So you are probably looking at your bookshelf thinking, “I have a really nice collection of Tolkien works.” You may even have a few first editions in there which cost you a pretty penny (hey, why do you have TWO kidneys anyway?). The Tolkien bookstore is now offering some neat additions for your library.
The online Tolkien bookshop is now reprinting rare editions of lesser known works. Included in these elegant volumes is English and Medieval Studies: Presented to J.R.R. Tolkien on the Occasion of His Seventieth Birthday. Also included is a text influential to Tolkien, The Saga of King Heidrek the Wise edited by Christopher Tolkien.
“Professor J. R. R. Tolkien retired in 1959 from the Merton Professorship of English language and Literature in the University of Oxford, which he had held since 1945. Before that he had been Rawlinson and Bosworth Professor of Anglo-Saxon at Oxford and Professor of the English Language in the University of Leeds.
In recognition of the great contributions to English philology and medieval literature that he made over this long period, twenty-two former pupils, friends and colleagues from this county and abroad have combined to offer him a volume of studies in honour of his seventieth birthday in 1962. The essays mainly deal with subjects close to his own interests – the character and the metre of Old English poetry, the Ancrene Riwle, Piers Plowman, Chaucer, various more general aspects of medieval literature, and some of the links between Old Norse and English. The book is edited by Professor Tolkien’s successors in his two Oxford chairs, C. L. Wrenn and Norman Davies, and includes the following essays: ‘The Old English Epic Style’ by A. Campbell; ‘The Appreciation of Old English Metre’ by A’ J. Bliss; ‘King Alfred’s Last War’ by M. E. Griffiths; ‘Six Questions of Old and Middle English Morphology’ by C. E. Bazell; ‘Studies in Late West Saxon Labialization and Delabialization’ by Pamela Gradon; ‘The Bodmer Fragment of Ælfic’s Homily for Septuagesima Sunday’ by N. R. Ker; ‘A Neglected Manuscript of British History’ by S. R. T. O. d’Ardenne; ‘ormulum: Words copied by Jan van Vliet from parts now lost’ by R. W. Burchfield; Norse Alliterative Phrases in the Ormulum’ by E. S. Olszewska;‘The Affiliations of the manuscripts of Ancrene Wisse’ by E. J. Dobson; ‘God and Man in Troilus and Criseyde’ by T. P. Dunning; ‘Chaucer’s Translation of the Bible’ by W. Meredith Thompson; ‘God’s Wenches and the Light that Spoke (a note on Langland’s kind of poetry)’ by Nevill Coghill; ‘ The Anthropological Approach’ by C. S. Lewis”

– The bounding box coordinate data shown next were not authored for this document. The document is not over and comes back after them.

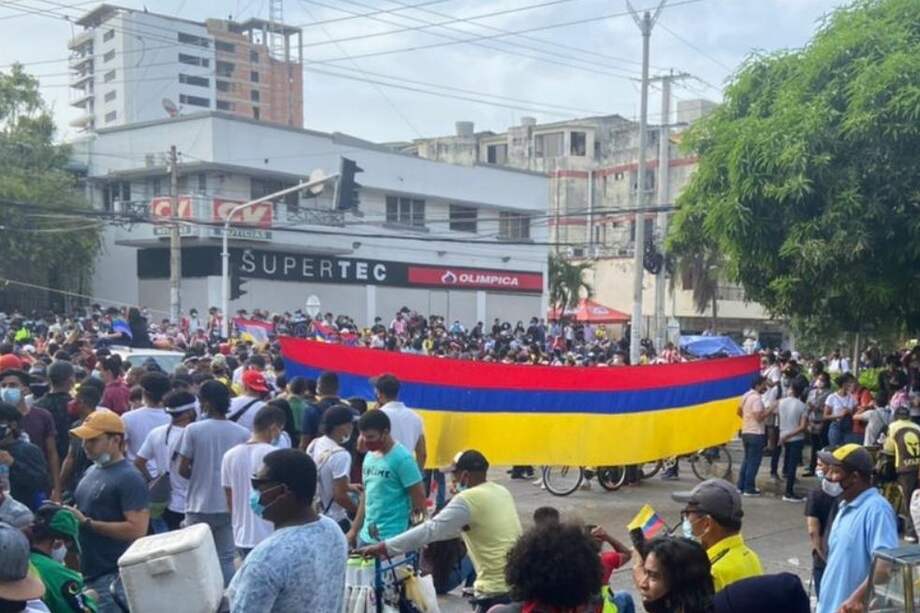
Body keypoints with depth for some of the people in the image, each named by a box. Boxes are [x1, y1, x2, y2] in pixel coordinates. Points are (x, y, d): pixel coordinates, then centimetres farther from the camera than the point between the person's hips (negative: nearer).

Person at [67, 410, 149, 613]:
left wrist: (86, 522, -20)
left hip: (113, 576, -9)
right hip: (87, 572, 9)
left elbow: (137, 530, -23)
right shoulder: (91, 471, 12)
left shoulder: (129, 478, -15)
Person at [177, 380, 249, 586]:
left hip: (200, 506, -2)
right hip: (230, 506, 2)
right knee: (226, 559, 8)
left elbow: (183, 470, -7)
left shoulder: (193, 430, -10)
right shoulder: (243, 433, -4)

“Heidrek’s Saga is a medieval entertainment – a ‘romance’, but a romance that derives little of its matter from the literature of France or Germany. It is an example of a kind of story-telling that was flourishing in Iceland by the beginning of the twelfth century, and which (in contrast to the more celebrated ‘Sagas of the Icelanders’) told of legendary figures whose origins lie far back in time beyond the settlement of the country. The elements of the story, diverse in age and atmosphere, are unified in the theme of a possession bearing an ancestral curse, as it passes down the generations; but the saga’s peculiar value lies in the older poems which the unknown author set into the framework of his narrative, including The Battle of the Goths and the Huns, perhaps the oldest of all the Northern heroic lays, The Waking of Angantyr, source of many eighteenth-century ‘Gothic Odes’, and the unique riddle-contest between King Heidrek and the god Odin in disguise.
Translated from the Icelandic with Introduction, Notes and Appendices by Christopher Tolkien, then Lecturer in Old English at New College, Oxford, The Saga of King Heidrek the Wise was first published in 1960 in Nelson’s Icelandic Texts series and has since become extremely difficult to obtain. Marking its fiftieth anniversary of publication, this new hardback edition reproduces the original text so that new academics and devotees may once again study and enjoy the prose and the poetry of this famous saga from the same tradition as The Legend of Sigurd and Gudrun, which under Christopher Tolkien’s editorship became a worthy best-seller in 2009.”